En poder del conductor también se encontró un documento titulado "autorización para el uso de automóvil y administración de dinero", con certificación notarial, que justificaba el traslado de hasta 800 millones de pesos. Para la fiscalía, ese escrito funcionaba como un respaldo ante eventuales controles.
La pesquisa determinó además que la empresa involucrada operaba como fachada para dotar de apariencia legal a los fondos y facilitar su circulación. En ese marco, se detectó que el vehículo realizaba viajes frecuentes -cada dos días- a distintas provincias, sin relación con la actividad comercial declarada.
La sospecha de la Justicia
Los investigadores sostienen que, entre 2024 y 2025, los imputados habrían realizado operaciones de compra y venta de divisas sin autorización, con el objetivo de reinsertar el dinero en el circuito formal.
En un allanamiento realizado el mes pasado en la sede de la firma, se secuestraron ocho millones de pesos, máquinas contadoras de billetes, llaves de vehículos y documentación vinculada a operaciones financieras, elementos que reforzaron la hipótesis de una estructura dedicada a la intermediación ilegal.

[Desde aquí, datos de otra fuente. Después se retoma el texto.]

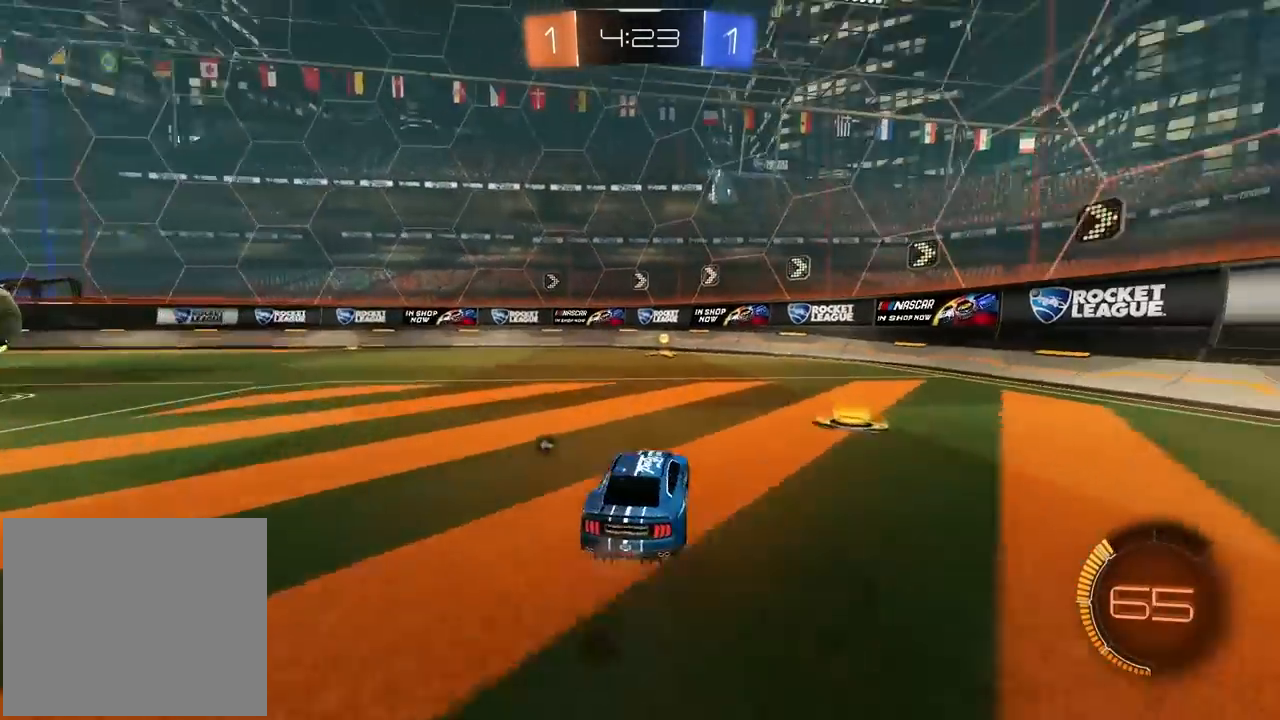
{"dt_ms": 500, "buttons": ["R2"], "left_stick": "left", "right_stick": "center", "events": [[233, "TRIANGLE", "down"], [300, "left_stick", "left"], [433, "TRIANGLE", "up"]]}
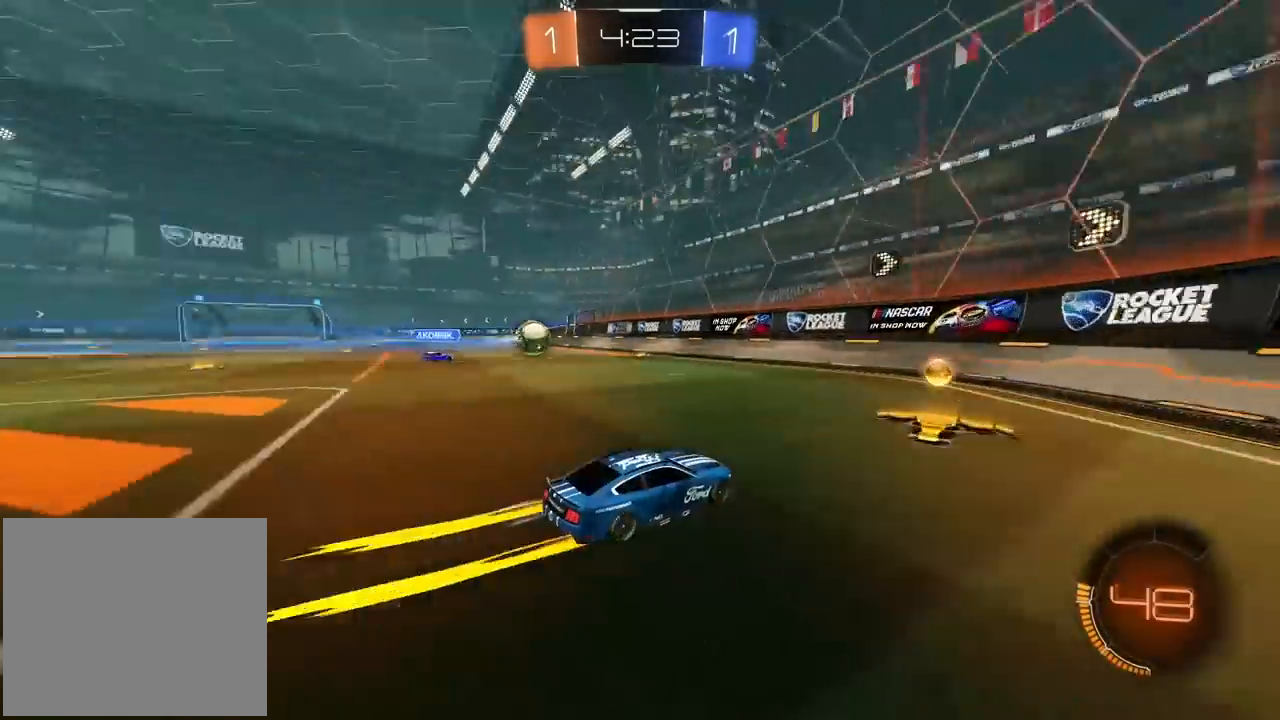
{"dt_ms": 500, "buttons": ["R2"], "left_stick": "center", "right_stick": "center", "events": [[467, "left_stick", "center"]]}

El Ministerio Público Fiscal consideró que la maniobra investigada se ejecutó en el marco de una organización destinada al transporte, ocultamiento y posterior blanqueo de dinero de origen ilícito.
Los dos accionistas de la empresa y el conductor fueron imputados como coautores de lavado de activos e intermediación financiera no autorizada, mientras que el cuarto sospechoso quedó acusado únicamente por lavado de activos.
Además, el juez de Garantías Aldo Mario Alurralde dispuso un embargo preventivo de 2.000 millones de pesos sobre los imputados.